As Al Gore and George W. Bush sparred over a variety of issues during Tuesday night's debate, they each promised to use the Net to solve some of the nation?s ills.
Farmers, Gore said, could take part in "Internet-based activities" as an extra source of income in tough times. He also proposed to cut federal spending by continuing to push government services online.
But perhaps the most interesting discussion came when a member of the audience asked the candidates if a deal could be struck with Hollywood to stem the flow of pornographic images and foul language in movies, music and other forms of entertainment.
Bush took the opportunity to endorse a Republican-backed bill calling for federal money to support smut-blocking software in public libraries and schools so "if kids get on the Internet, there?s not going to be pornography or violence coming in."
The bill, introduced in the Senate by Sens. John McCain, R-Ariz., and Rick Santorum, R-Pa., was attached to an appropriations bill that could get a final vote this week. Civil libertarians, industry executives and conservatives have blasted the filtering effort. While Bush didn't mention the bill in his response, he made it clear he supports the proposal.

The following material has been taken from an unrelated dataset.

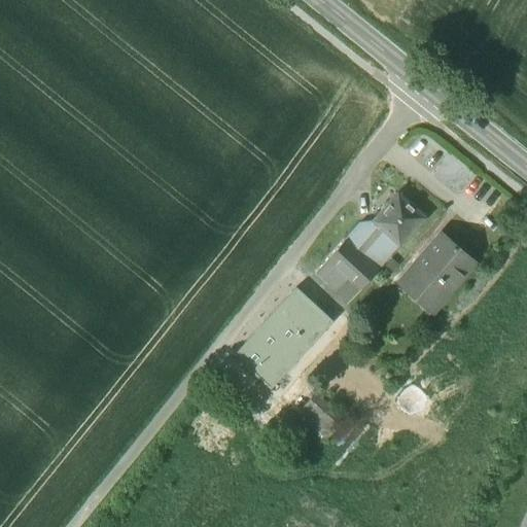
[(396,194),(373,221),(387,234),(371,253),(382,264),(399,245),(423,218),(396,194)]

Gore, on the other hand, said he favored a one-click feature that allows parents to check on their children's surfing.
The filtering question has been hotly contested for several years. Civil libertarians believe much of the filtering software on the market blocks legitimate sites, violating First Amendment rights. Some conservative groups, however, view the technology as a necessary protection for children who could become unwitting victims while surfing the Net.
Under McCain's proposal, any school or library that did not install software to filter out pornography would lose its federal dollars intended to help it buy Internet access.
The presidential debate took place at Washington University in St. Louis. Unlike the previous two debates, this one featured questions from the audience, and the candidates were free to pace on a carpet as they addressed the audience.